======== DATASET ENTRIES

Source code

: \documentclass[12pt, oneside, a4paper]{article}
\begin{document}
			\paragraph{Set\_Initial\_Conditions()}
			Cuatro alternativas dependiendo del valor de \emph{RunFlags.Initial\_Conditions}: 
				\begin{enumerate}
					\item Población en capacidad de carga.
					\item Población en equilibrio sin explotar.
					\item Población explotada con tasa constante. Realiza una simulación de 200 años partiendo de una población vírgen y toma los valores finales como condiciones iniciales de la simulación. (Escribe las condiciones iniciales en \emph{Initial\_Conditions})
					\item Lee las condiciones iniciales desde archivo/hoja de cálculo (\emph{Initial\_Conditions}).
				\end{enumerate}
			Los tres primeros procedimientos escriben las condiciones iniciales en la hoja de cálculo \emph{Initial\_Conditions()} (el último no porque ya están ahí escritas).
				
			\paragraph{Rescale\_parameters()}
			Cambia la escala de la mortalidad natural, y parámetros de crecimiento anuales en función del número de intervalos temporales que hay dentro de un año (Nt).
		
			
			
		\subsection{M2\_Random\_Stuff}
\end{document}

================

[ABOUT THIS EXERCISE]: Copy the entries exactly as they appear.

[EXERCISE RESULT]:
Source code

: \documentclass[12pt, oneside, a4paper]{article}
\begin{document}
			\paragraph{Set\_Initial\_Conditions()}
			Cuatro alternativas dependiendo del valor de \emph{RunFlags.Initial\_Conditions}: 
				\begin{enumerate}
					\item Población en capacidad de carga.
					\item Población en equilibrio sin explotar.
					\item Población explotada con tasa constante. Realiza una simulación de 200 años partiendo de una población vírgen y toma los valores finales como condiciones iniciales de la simulación. (Escribe las condiciones iniciales en \emph{Initial\_Conditions})
					\item Lee las condiciones iniciales desde archivo/hoja de cálculo (\emph{Initial\_Conditions}).
				\end{enumerate}
			Los tres primeros procedimientos escriben las condiciones iniciales en la hoja de cálculo \emph{Initial\_Conditions()} (el último no porque ya están ahí escritas).
				
			\paragraph{Rescale\_parameters()}
			Cambia la escala de la mortalidad natural, y parámetros de crecimiento anuales en función del número de intervalos temporales que hay dentro de un año (Nt).
		
			
			
		\subsection{M2\_Random\_Stuff}
\end{document}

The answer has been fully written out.